(Stored items)
* * * * * * * * *

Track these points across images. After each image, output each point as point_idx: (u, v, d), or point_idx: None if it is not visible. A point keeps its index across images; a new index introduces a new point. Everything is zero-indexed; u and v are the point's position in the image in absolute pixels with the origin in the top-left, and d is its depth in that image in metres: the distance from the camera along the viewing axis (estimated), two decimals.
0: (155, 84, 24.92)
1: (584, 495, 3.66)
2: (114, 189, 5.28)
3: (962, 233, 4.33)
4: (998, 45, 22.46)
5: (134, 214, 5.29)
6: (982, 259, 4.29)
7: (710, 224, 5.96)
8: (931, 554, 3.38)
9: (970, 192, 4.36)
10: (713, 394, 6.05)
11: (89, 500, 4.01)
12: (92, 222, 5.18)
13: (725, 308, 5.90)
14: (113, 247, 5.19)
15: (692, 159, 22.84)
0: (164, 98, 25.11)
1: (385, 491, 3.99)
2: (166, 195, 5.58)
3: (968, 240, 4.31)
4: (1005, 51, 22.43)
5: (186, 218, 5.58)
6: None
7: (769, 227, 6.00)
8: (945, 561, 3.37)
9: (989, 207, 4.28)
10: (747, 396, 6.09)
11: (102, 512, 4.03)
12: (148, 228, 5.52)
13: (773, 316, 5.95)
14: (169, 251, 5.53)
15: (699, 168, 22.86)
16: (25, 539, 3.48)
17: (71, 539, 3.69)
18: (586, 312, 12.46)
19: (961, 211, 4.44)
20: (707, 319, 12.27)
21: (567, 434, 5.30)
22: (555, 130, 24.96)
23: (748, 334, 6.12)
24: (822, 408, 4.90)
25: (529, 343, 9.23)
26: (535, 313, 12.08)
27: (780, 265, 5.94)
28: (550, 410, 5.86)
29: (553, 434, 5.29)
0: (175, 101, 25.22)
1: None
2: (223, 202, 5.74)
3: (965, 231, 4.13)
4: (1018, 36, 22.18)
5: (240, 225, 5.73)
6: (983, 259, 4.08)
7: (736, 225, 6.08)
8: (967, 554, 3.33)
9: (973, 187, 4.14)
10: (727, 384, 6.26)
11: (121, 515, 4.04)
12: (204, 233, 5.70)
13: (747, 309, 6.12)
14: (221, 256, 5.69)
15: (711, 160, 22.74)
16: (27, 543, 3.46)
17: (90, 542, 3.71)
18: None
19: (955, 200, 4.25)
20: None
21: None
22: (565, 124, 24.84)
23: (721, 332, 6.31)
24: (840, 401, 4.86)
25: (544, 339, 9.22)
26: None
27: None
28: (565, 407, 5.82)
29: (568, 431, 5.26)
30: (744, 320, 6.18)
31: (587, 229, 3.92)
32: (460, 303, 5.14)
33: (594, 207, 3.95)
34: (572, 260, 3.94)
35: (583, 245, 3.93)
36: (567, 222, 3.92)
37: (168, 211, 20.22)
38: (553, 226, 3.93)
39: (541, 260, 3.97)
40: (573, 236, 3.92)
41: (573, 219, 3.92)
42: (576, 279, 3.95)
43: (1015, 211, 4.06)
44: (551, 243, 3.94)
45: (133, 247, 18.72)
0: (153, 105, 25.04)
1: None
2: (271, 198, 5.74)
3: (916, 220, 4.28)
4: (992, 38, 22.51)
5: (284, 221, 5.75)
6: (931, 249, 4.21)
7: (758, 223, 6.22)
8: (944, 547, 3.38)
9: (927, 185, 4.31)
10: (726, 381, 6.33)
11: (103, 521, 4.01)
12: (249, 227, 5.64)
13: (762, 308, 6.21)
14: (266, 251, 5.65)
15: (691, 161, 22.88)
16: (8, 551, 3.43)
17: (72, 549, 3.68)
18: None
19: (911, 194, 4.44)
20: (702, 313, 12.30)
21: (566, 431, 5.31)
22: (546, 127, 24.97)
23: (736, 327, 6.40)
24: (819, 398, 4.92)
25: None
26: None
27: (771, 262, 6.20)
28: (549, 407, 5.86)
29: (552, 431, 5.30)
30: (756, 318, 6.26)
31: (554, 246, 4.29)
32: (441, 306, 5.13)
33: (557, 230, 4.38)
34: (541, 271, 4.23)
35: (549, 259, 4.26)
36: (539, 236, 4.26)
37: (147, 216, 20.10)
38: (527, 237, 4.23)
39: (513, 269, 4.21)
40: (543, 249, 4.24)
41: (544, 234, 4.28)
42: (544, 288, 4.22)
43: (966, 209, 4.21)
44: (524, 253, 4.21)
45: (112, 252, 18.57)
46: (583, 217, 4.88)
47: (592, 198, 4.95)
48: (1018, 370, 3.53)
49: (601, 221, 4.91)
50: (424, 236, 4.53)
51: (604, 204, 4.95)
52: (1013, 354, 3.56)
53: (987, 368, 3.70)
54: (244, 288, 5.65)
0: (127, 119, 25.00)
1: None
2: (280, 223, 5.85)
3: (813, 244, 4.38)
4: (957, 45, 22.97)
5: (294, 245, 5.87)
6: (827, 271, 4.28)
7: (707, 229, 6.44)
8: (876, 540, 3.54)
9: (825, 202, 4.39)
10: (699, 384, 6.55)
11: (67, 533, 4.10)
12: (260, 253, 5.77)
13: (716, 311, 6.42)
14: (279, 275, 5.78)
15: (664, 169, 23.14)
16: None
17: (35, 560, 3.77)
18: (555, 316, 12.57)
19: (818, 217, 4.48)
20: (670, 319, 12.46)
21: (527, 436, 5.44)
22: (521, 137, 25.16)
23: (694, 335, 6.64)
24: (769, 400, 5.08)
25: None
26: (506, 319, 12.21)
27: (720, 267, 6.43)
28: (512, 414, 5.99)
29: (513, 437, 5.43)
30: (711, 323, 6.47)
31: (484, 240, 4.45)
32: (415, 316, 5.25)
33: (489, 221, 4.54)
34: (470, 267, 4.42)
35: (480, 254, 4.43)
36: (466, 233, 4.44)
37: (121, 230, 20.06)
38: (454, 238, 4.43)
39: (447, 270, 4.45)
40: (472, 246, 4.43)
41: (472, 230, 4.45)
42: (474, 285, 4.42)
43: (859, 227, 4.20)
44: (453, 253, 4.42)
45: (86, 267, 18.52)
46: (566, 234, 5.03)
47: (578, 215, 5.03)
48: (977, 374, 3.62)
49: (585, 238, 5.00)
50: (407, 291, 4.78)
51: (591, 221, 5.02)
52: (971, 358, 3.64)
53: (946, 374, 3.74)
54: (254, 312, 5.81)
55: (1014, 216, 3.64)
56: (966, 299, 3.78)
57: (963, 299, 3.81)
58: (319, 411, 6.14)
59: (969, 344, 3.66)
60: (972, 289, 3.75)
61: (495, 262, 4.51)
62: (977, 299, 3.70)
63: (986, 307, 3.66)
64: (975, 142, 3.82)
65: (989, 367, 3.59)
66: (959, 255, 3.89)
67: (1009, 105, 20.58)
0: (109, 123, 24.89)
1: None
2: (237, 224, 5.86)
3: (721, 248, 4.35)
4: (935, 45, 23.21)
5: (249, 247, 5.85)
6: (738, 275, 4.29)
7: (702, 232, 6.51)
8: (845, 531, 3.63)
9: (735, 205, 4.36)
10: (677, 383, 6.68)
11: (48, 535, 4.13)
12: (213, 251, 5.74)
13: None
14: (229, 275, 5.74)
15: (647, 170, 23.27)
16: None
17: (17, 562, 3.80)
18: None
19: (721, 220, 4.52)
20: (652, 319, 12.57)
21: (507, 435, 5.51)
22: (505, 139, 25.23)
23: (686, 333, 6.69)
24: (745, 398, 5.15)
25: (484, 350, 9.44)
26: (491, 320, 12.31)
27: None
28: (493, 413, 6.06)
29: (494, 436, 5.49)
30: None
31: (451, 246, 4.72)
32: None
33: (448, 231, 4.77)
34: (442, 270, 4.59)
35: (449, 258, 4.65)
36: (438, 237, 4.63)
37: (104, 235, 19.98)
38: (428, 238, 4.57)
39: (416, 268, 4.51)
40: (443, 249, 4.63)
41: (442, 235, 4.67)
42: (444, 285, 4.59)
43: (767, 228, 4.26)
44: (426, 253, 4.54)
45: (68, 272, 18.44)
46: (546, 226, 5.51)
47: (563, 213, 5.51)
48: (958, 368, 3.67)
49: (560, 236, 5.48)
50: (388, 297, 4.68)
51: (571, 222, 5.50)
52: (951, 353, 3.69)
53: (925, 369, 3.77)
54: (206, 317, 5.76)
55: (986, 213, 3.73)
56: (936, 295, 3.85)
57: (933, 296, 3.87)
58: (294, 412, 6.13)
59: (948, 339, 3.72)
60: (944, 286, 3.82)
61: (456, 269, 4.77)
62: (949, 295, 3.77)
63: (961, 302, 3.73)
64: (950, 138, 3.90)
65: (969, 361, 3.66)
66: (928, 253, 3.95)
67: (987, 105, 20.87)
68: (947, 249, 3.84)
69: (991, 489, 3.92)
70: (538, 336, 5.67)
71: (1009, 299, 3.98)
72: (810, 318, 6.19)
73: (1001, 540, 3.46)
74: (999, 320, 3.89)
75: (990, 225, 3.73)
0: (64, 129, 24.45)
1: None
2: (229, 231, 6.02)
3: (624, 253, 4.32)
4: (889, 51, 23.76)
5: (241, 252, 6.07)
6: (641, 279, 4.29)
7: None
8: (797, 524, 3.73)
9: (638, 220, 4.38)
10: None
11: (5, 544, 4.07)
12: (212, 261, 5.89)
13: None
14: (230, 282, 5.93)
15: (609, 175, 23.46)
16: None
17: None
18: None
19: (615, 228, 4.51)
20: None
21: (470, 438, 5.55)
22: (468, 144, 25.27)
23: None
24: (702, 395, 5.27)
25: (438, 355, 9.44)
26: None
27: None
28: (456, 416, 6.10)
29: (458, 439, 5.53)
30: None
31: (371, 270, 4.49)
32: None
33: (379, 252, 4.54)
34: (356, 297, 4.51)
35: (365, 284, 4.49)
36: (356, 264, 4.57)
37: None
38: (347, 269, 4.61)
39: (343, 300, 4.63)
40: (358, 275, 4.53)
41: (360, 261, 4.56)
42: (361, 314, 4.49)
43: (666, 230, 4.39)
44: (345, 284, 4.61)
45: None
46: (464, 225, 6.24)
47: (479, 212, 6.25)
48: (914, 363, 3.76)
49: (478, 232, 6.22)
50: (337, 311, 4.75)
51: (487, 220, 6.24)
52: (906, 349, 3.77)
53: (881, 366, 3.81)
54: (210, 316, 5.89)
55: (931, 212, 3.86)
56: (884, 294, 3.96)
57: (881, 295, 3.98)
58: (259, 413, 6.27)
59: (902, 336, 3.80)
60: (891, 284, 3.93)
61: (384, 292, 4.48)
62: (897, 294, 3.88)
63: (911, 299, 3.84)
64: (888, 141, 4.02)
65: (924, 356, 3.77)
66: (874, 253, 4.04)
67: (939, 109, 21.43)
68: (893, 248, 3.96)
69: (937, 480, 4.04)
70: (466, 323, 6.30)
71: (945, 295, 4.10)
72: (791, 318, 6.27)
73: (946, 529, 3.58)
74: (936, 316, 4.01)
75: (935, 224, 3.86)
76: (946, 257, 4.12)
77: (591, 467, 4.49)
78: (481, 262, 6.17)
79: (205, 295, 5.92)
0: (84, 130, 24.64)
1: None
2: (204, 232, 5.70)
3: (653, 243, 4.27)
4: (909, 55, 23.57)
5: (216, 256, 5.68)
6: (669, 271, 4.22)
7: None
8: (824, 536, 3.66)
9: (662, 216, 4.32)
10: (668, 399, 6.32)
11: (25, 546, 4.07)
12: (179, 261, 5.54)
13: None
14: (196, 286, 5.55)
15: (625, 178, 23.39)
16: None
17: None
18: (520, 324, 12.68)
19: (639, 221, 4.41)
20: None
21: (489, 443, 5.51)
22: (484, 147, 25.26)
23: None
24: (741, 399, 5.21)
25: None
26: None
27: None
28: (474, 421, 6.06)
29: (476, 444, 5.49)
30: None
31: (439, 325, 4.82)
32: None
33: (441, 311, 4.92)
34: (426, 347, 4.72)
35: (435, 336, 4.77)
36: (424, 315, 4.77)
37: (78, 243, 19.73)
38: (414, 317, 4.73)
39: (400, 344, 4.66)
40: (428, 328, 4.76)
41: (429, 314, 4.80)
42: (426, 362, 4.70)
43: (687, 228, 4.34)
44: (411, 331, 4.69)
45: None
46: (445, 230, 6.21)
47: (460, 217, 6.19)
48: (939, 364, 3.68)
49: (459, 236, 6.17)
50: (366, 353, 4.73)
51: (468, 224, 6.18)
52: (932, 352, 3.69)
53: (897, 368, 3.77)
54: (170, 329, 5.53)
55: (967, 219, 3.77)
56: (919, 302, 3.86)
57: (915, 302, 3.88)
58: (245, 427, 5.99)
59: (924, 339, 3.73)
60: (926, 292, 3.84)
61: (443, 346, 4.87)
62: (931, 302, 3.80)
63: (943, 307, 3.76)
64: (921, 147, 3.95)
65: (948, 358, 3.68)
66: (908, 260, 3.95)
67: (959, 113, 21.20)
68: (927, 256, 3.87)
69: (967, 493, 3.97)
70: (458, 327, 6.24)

* * * * * * * * *

_WHAT IS REQUIRED_:
From the entries above, restate word for word the lines from the line containing "1: (584, 495, 3.66)" to the line containing "14: (113, 247, 5.19)", both ends included, and nothing more.

_SOLUTION FOR THIS PROBLEM_:
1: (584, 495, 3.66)
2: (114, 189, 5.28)
3: (962, 233, 4.33)
4: (998, 45, 22.46)
5: (134, 214, 5.29)
6: (982, 259, 4.29)
7: (710, 224, 5.96)
8: (931, 554, 3.38)
9: (970, 192, 4.36)
10: (713, 394, 6.05)
11: (89, 500, 4.01)
12: (92, 222, 5.18)
13: (725, 308, 5.90)
14: (113, 247, 5.19)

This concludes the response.